Stalwart Appalachian Trail supporter, thru-hiker, journalist, and conservationist Robert C. (Bob) Cummings died at his beloved home in Phippsburg, Maine, in January. He was 86.

Bob was twice nominated for a Pulitzer Prize in journalism for discovering and publicizing that more than 400,000 acres of public land in Maine—set aside when the state was founded—had been “lost.”

In Maine’s 1820 constitution, “Public Lots” were defined as one-twentieth of each township (1,000 acres on average) and were set aside to be used eventually for municipal buildings, schools, and churches. However, by 1970, ten million acres had never been settled in western and northern Maine, those lots were never accessible or available as public lands, and the “timber and grass rights” of the unincorporated townships were sold.

In Cummings obituary (which he wrote himself), he reflected, “Most found the idea that the state could misplace 400,000 acres of land absurd. My editors and most readers treated the story as almost a joke. None of the major environmental groups paid any attention. My role was to keep the story alive until the legal and political processes could take notice and respond.” With more than two dozen stories published in newspapers, Bob succeeded in galvanizing public support and the attention of the legislature. The Maine Supreme Court ruled that the public lots did, indeed, belong to the people of Maine. There followed a complex process of consolidating 450,000 acres of land under the newly created Bureau of Public Lands.

In 1971—as a greenhorn, 20-something conservation staffer for the Appalachian Mountain Club—I got to know Bob as a colleague, friend, and mentor. We both attended hearings of the Maine Land Use Regulation Commission and other regulatory and legislative bodies. He always had a breast-pocket full of #2 lead pencils without erasers, his right forefinger black with graphite, constantly jotting on plain, unlined, yellow paper on a clipboard as some timber industry lawyer droned on for 20 minutes. The words looked like scribbling to me, and I once asked, “Bob, how can you read that?” He smiled and said, “I can’t. But the LURC and the timber lawyers know that I know exactly what they said.”

In the early 70s, working with AMC, I unsuccessfully asked the Brown Paper Company about protecting the Mahoosuc Mountain range to commemorate AMC’s centennial anniversary in 1976. Later, thanks to Bob’s coaching, I asked Maine’s Bureau of State Parks (now Bureau of Parks and Lands) if we could consolidate trade lands to protect the Mahoosucs. Due to poor timber values on the A.T. ridgecrest, the timber companies concurred, trading more than two acres of ridgecrest for each acre of valley-bottom lands more suitable for timbering.

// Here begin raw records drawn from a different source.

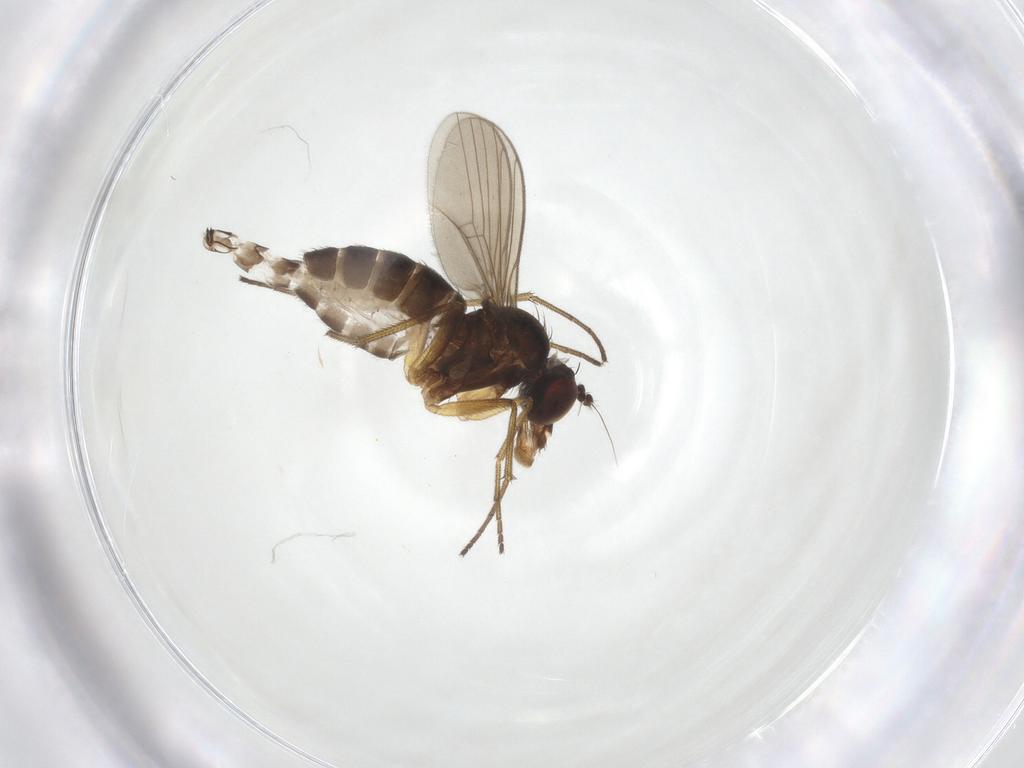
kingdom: Animalia
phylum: Arthropoda
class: Insecta
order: Diptera
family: Dolichopodidae
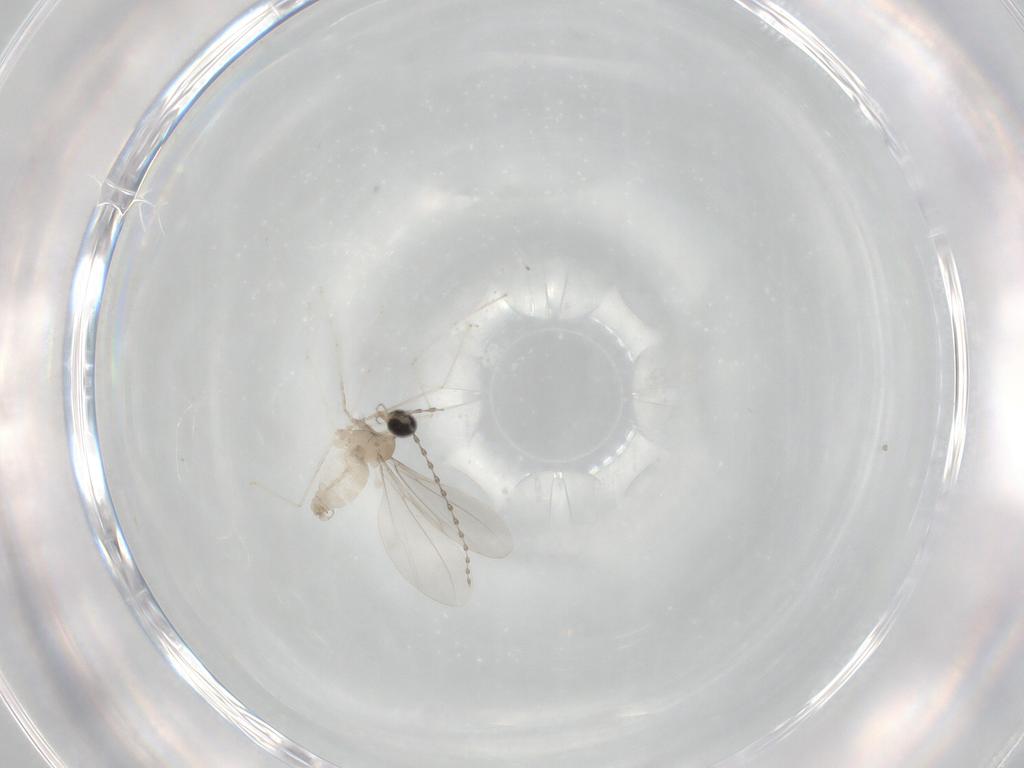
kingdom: Animalia
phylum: Arthropoda
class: Insecta
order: Diptera
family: Cecidomyiidae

In 1977, the Maine Legislature and Governor approved the acquisition by land-trades of approximately 21,000 acres of the Maine portion of the Mahoosucs with two paper companies. Today, the Mahoosuc Public Reserved Lands total more than 40,000 acres (see a map of those lands here).

Other A.T. lands authorized by public trades include holdings near Sabbathday Pond and the Bigelow Mountain Preserve, where Maine’s citizens mandated acquisition by statewide public referendum.

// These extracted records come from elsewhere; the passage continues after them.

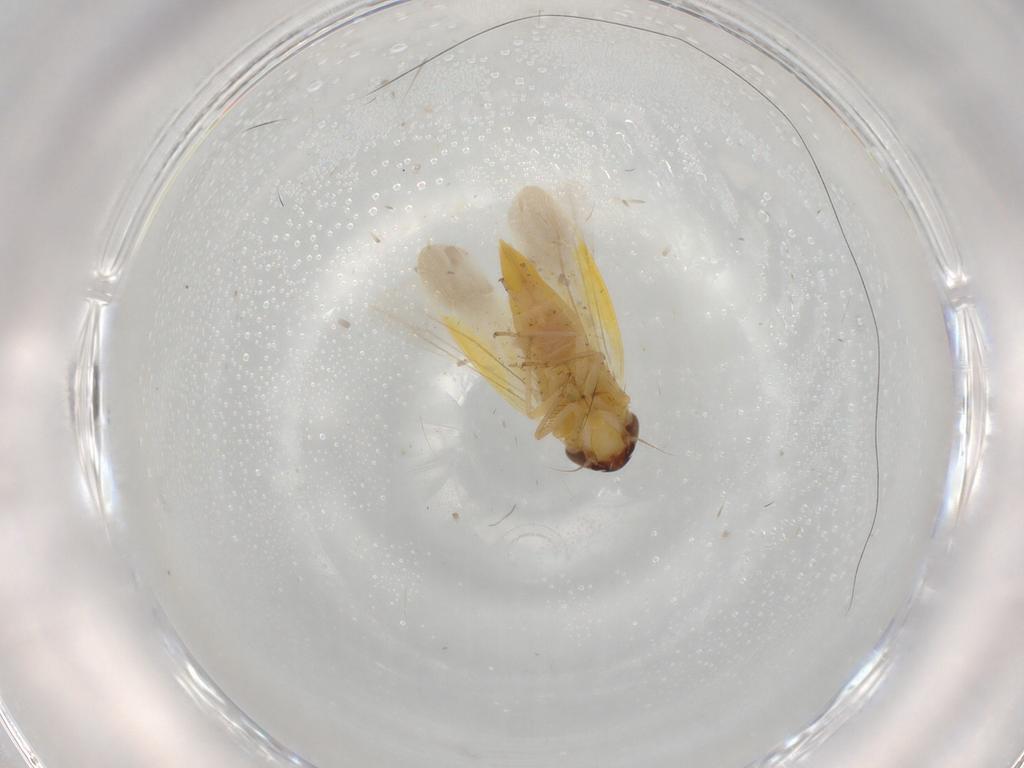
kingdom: Animalia
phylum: Arthropoda
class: Insecta
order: Hemiptera
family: Cicadellidae
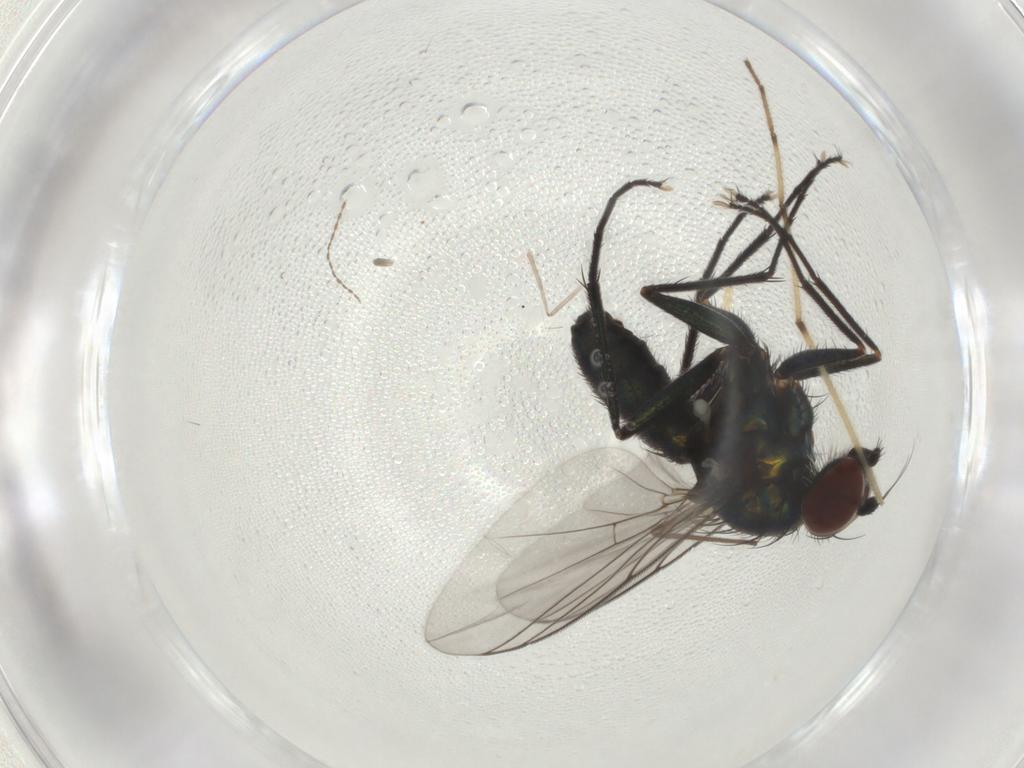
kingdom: Animalia
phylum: Arthropoda
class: Insecta
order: Diptera
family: Dolichopodidae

In 1993, bored with retirement, Bob announced he was going to Georgia and walking home. He arrived on the summit of Springer Mountain in Georgia on April 15 that year and climbed Katahdin October 16.

Bob was a Trail maintainer, officer, and newsletter editor for the Maine A.T. Club. In June 2002, he joined with others to found the Maine Appalachian Trail Land Trust. He became the Trust’s second president and longstanding director (see Conservation Champion Bob Cummings Passes Away).

For his distinguished contributions to the Appalachian Trail project, Bob was named an Honorary Member at ATC’s 2005 biennial meeting.

Long live the example and vision, and our memories, of this ardent conservationist and wonderful outdoorsman, Robert C. Cummings!